UNDERSTANDING BOBCATS IN THE GRANITE STATE: A cooperative project led by the University of New Hampshire and the New Hampshire Fish & Game Department


Management History

The table below provides an overview of our efforts to manage bobcats in New Hampshire for the past 200 years. Clearly, our historical relationship with bobcats was based on incomplete knowledge and a sense that these animals limited game and livestock populations. Bounties were used to encourage hunters and trappers to kill bobcats and other predators, including wolves.

Management of Bobcats in New Hampshire, 1809 - Present.

Period Management Activity
1809 –1828 No closed season, $3 bounty per bobcat, repealed in 1829.
1829 – 1831 No closed season, no bounty.
1832 – 1895 No closed season, $1 bounty per bobcat, repealed in 1895.
1896 – 1914 No closed season, no bounty.
1915 – 1918 No closed season, $2 bounty per bobcat.
1919 – 1921 No closed season, $5 bounty per bobcat.
1922 No closed season, $10 bounty per bobcat.
1923 – 1926 No closed season, $20 bounty per bobcat.
1927 – 1928 No closed season, $10 bounty per bobcat.
1929 – 1960 No closed season, $20 bounty per bobcat.
1961 – 1965 No closed season, bounty varied from $10 - $20. End of township-based bounty program.
1966 – 1967 No closed season, no funds appropriated for state-based bounty program.
1968 – 1973 No closed season, state-based bounty program varied from $10 to $20 per bobcat. Bounty program terminated in 1973.
1974 – 1976 Regulated hunting and trapping seasons.
1977 – 1979 Hunting and trapping seasons closed.
1980 – 1988 Hunting and trapping seasons re-established. Periodic closure of both seasons in portions of southeastern New Hampshire.
1989 – Present Hunting and trapping seasons closed.

Although it was occasionally repealed and then reinstated, the bounty on bobcats existed from 1809 to 1973.

Two hunters that probably killed four bobcats in one week. This picture provides an impression of how abundant bobcats once were in New Hampshire. We don't know exactly when or where the picture was taken - we're guessing about 1950. Does anyone recognize these two gentlemen?

Annual harvests submitted for payment varied tremendously, especially during the early 1900s. However, there was an abrupt increase from 1915 to 1930 when harvests rose from 93 to 358. They remained relatively high and eventually peaked at 421 in 1959.

But even more surprising than the rapid increase in abundance was the rapid decline. Only 25 bobcats were submitted for bounty payment in 1966. By 1970, payment was made on only 10 bobcats and the program was terminated in 1973.

A 200-year summary of bobcat harvest in New Hampshire. Such information is quite rare, and it gives us a better understanding about the animal today.

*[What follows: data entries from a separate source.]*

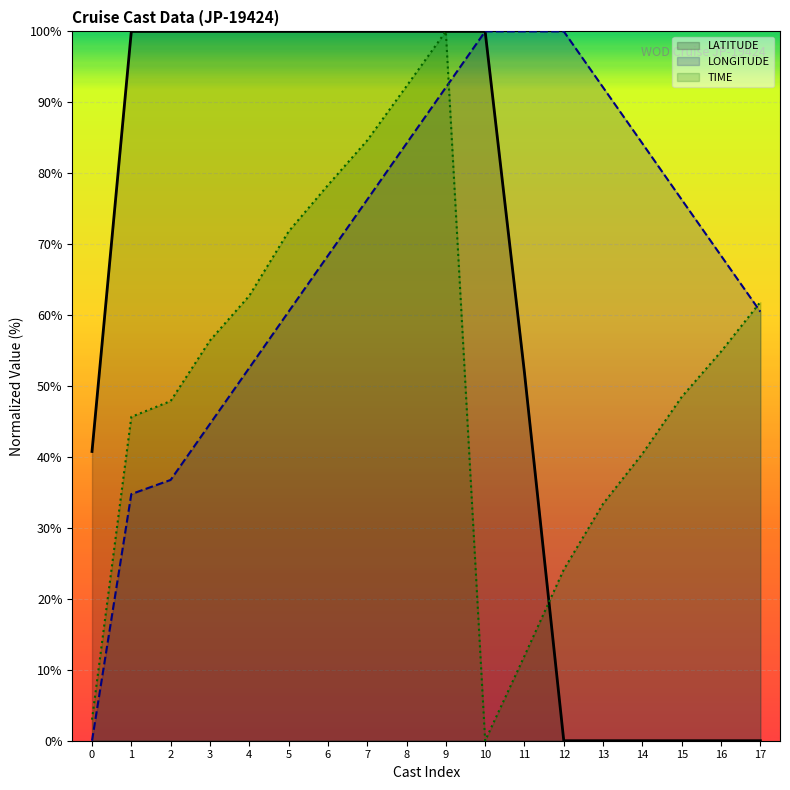

What is the average value of the LONGITUDE series?

68.4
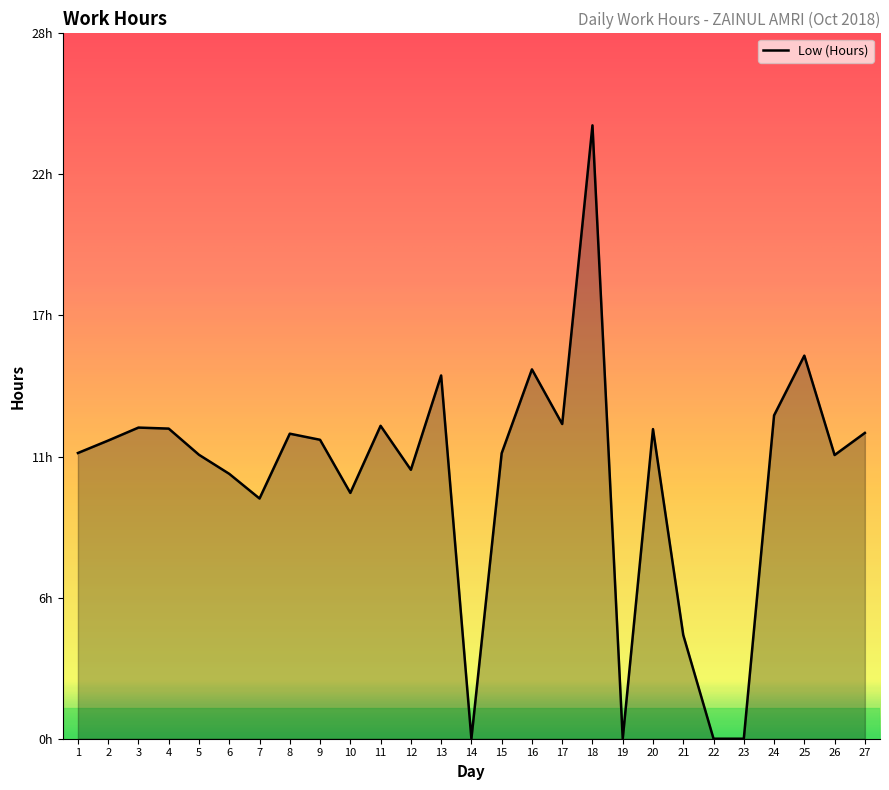

Is it true that the value at 27 is 12.0?

True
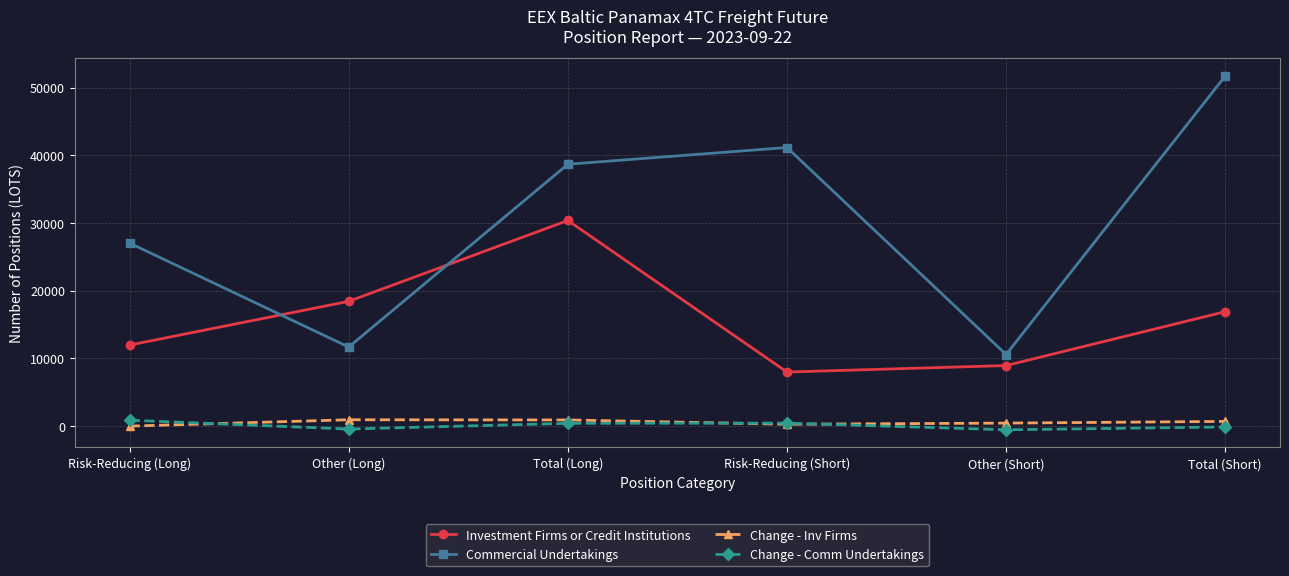

How many categories are shown in the chart?

6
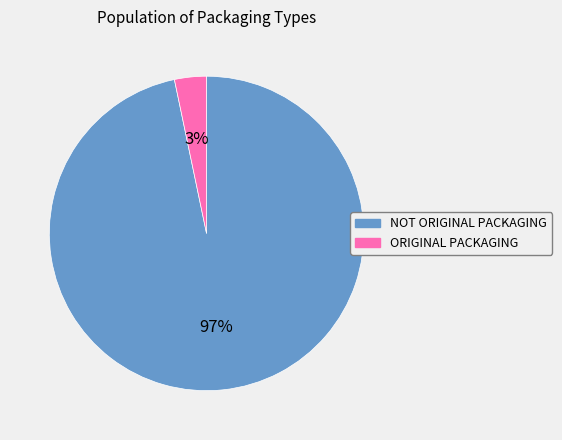

To the nearest percent, what is the average slice percentage?

50%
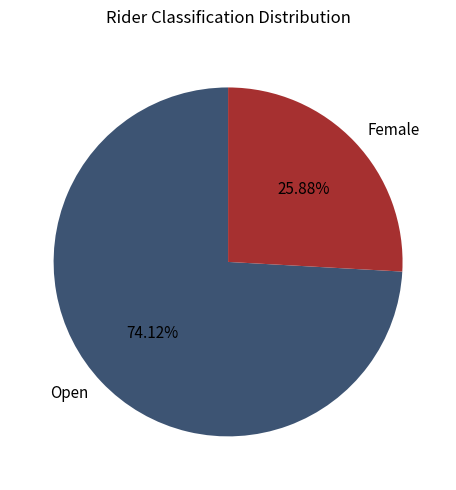

Count the number of slices in the pie.

2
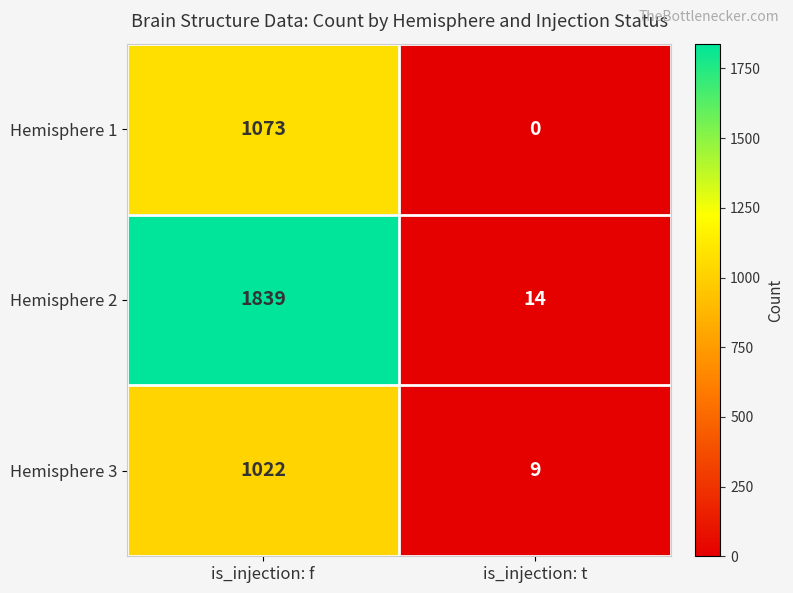

List the series in order of their peak value, lowest first.

Hemisphere 3, Hemisphere 1, Hemisphere 2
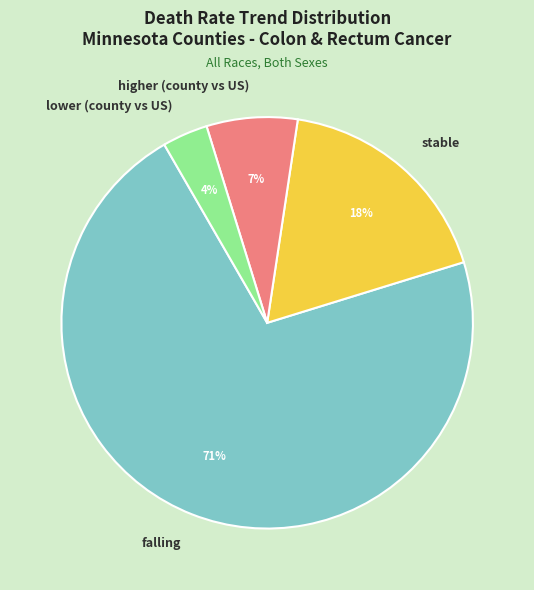

Does any single category account for the majority?

Yes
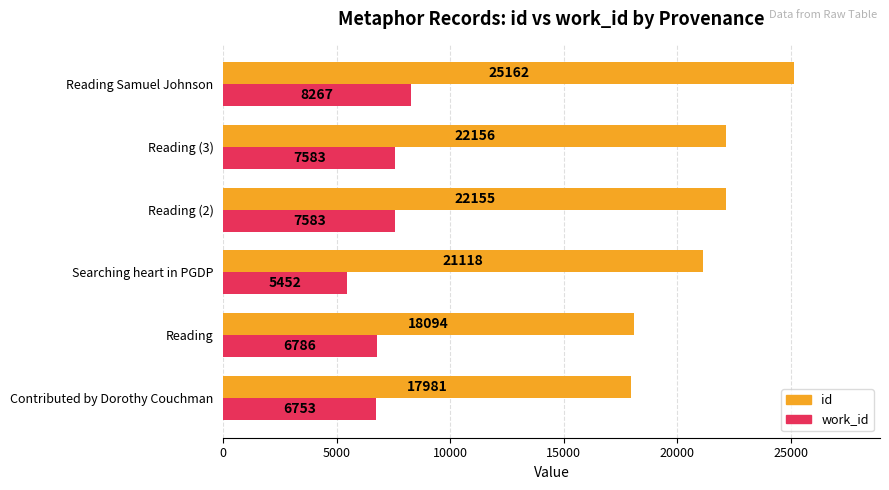

The work_id series shows 6753 at Contributed by Dorothy Couchman. True or false?

True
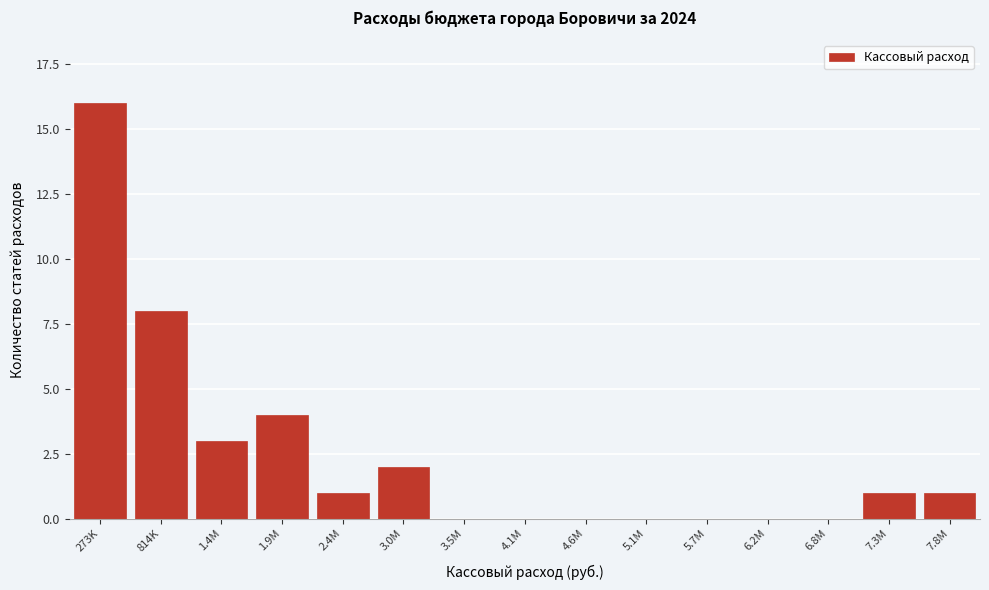

Reading left to right, extract all data points from this chart.

273K=16	814K=8	1.4M=3	1.9M=4	2.4M=1	3.0M=2	3.5M=0	4.1M=0	4.6M=0	5.1M=0	5.7M=0	6.2M=0	6.8M=0	7.3M=1	7.8M=1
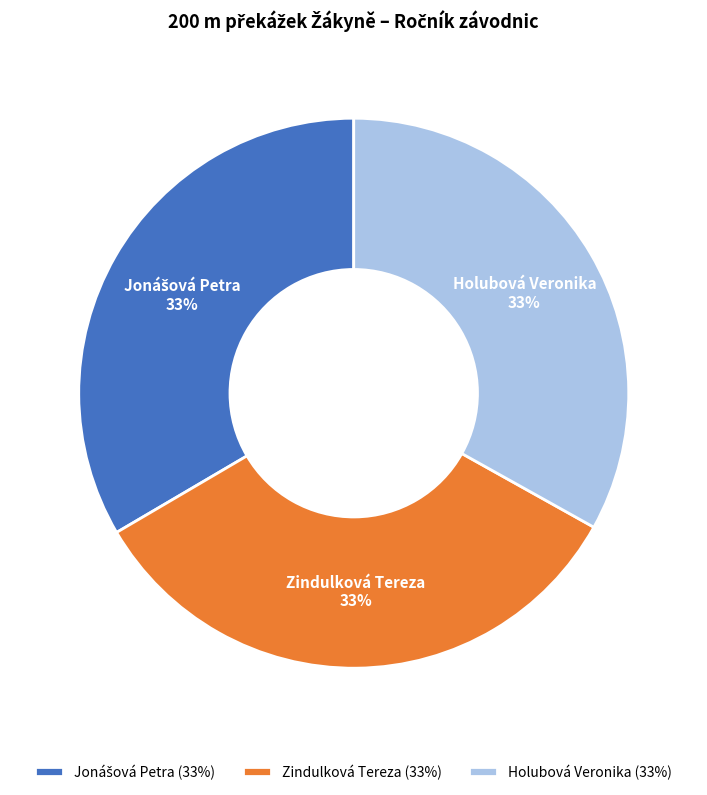

To the nearest percent, what percentage of the pie is Zindulková Tereza?

33%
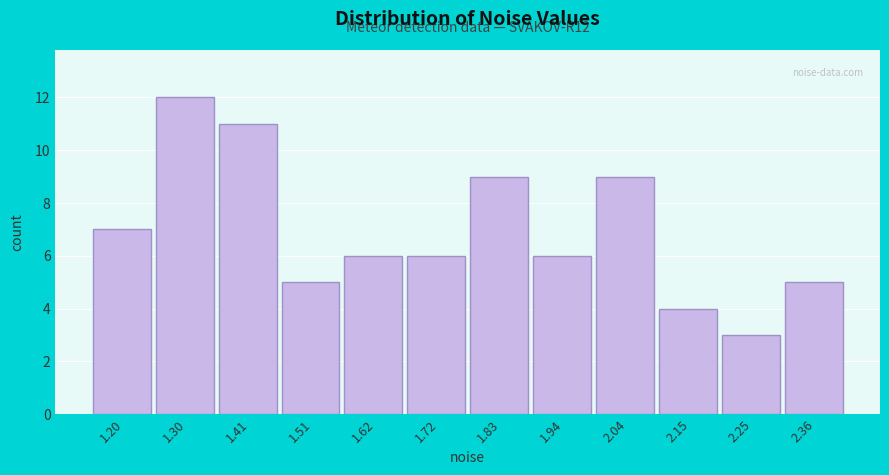

Which range on the x-axis has the tallest bar?

1.26 to 1.36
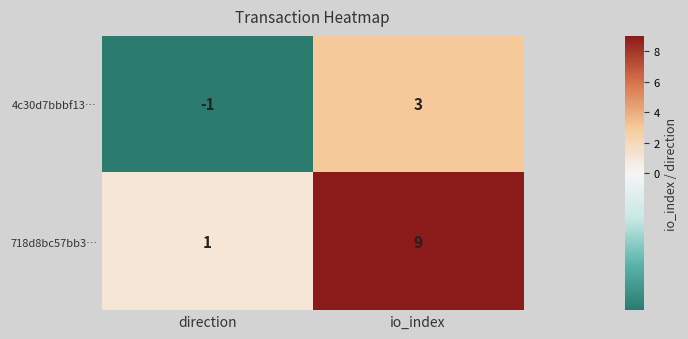

Count the number of data series in this chart.

2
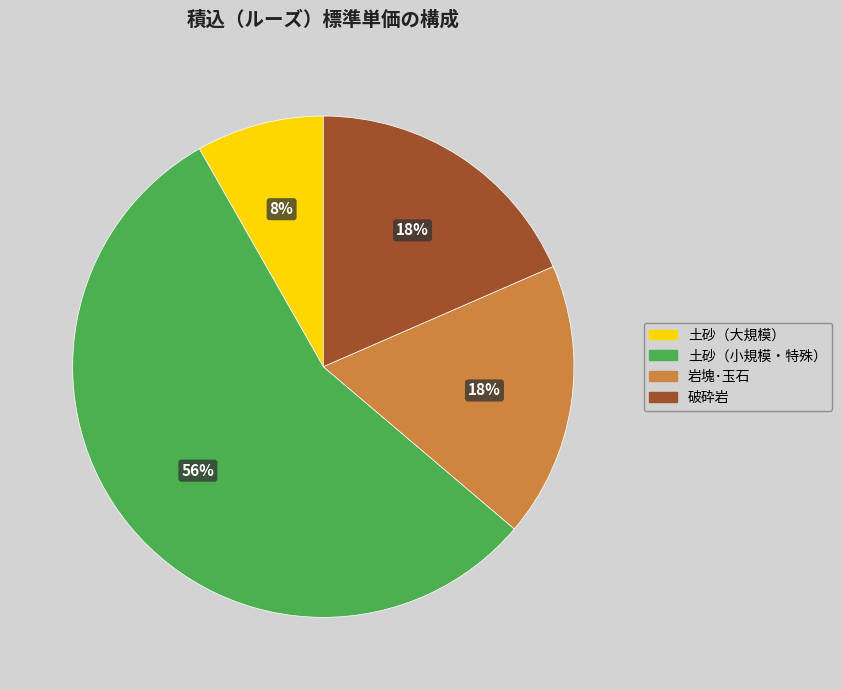

To the nearest percent, what is the average slice percentage?

25%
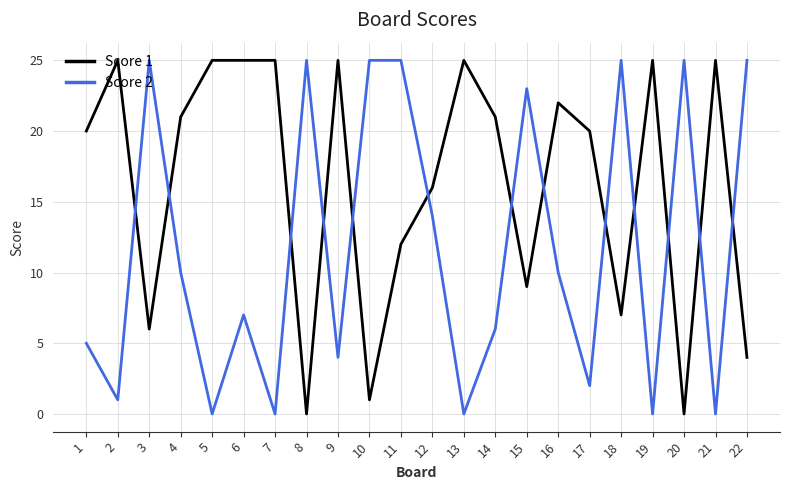

Where do Score 1 and Score 2 first cross each other?

2 and 3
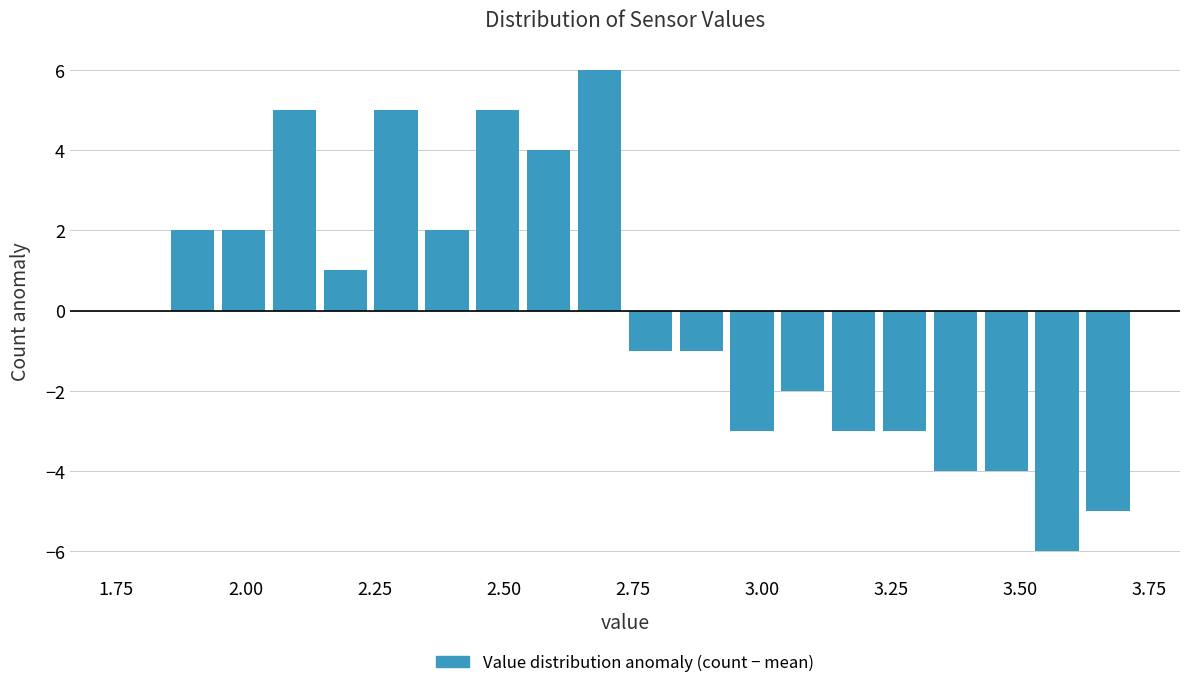

Read against the x-axis, roughly where is the centre of the tallest bar?

2.70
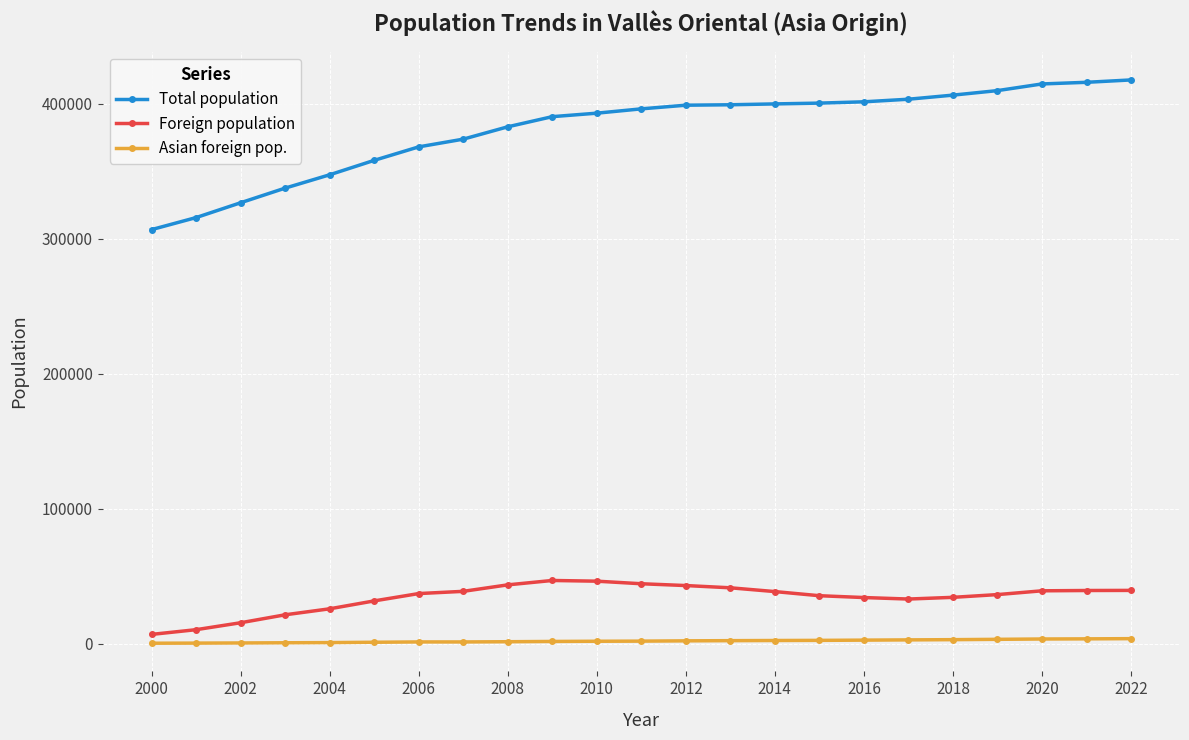

What is the difference between the second highest and minimum values in the Total population series?

109124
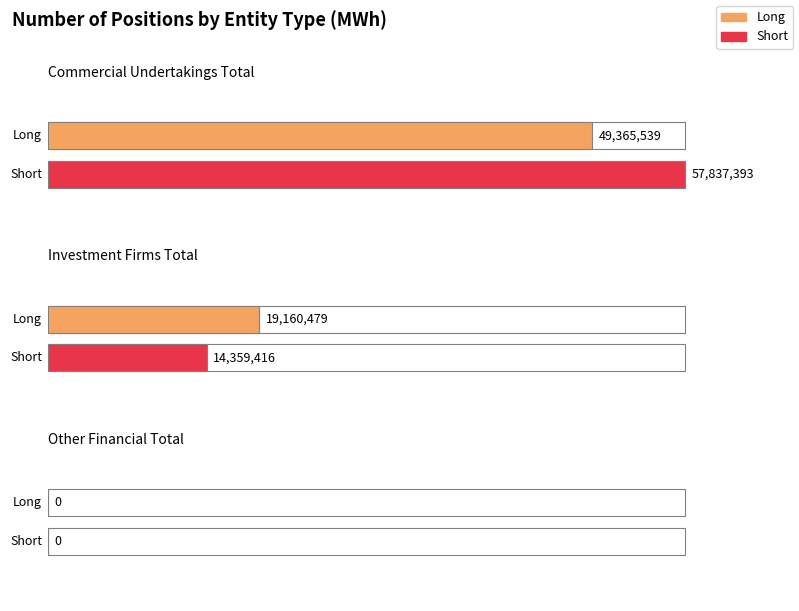

The Short series shows 96436955 at Commercial Undertakings Total. True or false?

False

So, what might have been responsible for the apparent rise and subsequent fall among bobcat populations in New Hampshire? There are several possible explanations. First, trapper harvests can be influenced by commercial demand for fur. However, the value of bobcat pelts in New Hampshire and elsewhere was consistently low until the mid 1970s – usually less than $10. Prices increased rapidly until the mid 1980s when some pelts sold for more than $100. However, this rise in commercial value happened after the sharp decline in harvests and pelt value does not explain why populations increased in the early 1900s.

There is some speculation that expanding populations of coyotes had a detrimental effect on bobcats within the state. Bobcats and coyotes are known to consume similar prey. so the potential for competition is there. But again, much of the decline in bobcat numbers occurred in the early 1960s before coyotes were abundant.

The final explanation may be the most revealing. Using simple models of forest succession, we have found that the abundance of young forests in New Hampshire followed a pattern similar to the abundance of bobcats. Until the late 1800s, more than 50% of the state was cleared for agricultural fields. At that time, transportation systems enabled farmers in the Midwest to get their goods to eastern markets. As a result, New England farmers could no longer compete and many farms were abandoned. As these cleared fields grew into shrublands and young forests, a number of wildlife species became more abundant. Ruffed grouse, woodcock, and New England cottontails reached their greatest densities ever in the early 1900s and bobcats likely benefited from the abundance of prey. In time, these forests matured and game populations thinned. Our models indicated that much of the productive game habitat was declining rapidly by 1960. Because the abundance of young forests explains both the rapid rise and rapid decline of bobcat populations, it seems to be the most logical factor responsible for the patterns we have observed.

So, what happened next to bobcats. The bounty program was terminated in 1973 and in response to high prices, the hunting and trapping seasons were closed from 1977 through 1979. Seasons were re-opened in 1980, but portions of the state were periodically closed to any harvests. By 1989, it seemed that bobcats were still at a fairly low level of abundance and all harvests were stopped. Now, after 20 years of protection, have their populations rebounded? Numerous observations by hunters, trappers, and naturalists seem to indicate that this is the case. With our project, we plan to determine how well they have responded to protection.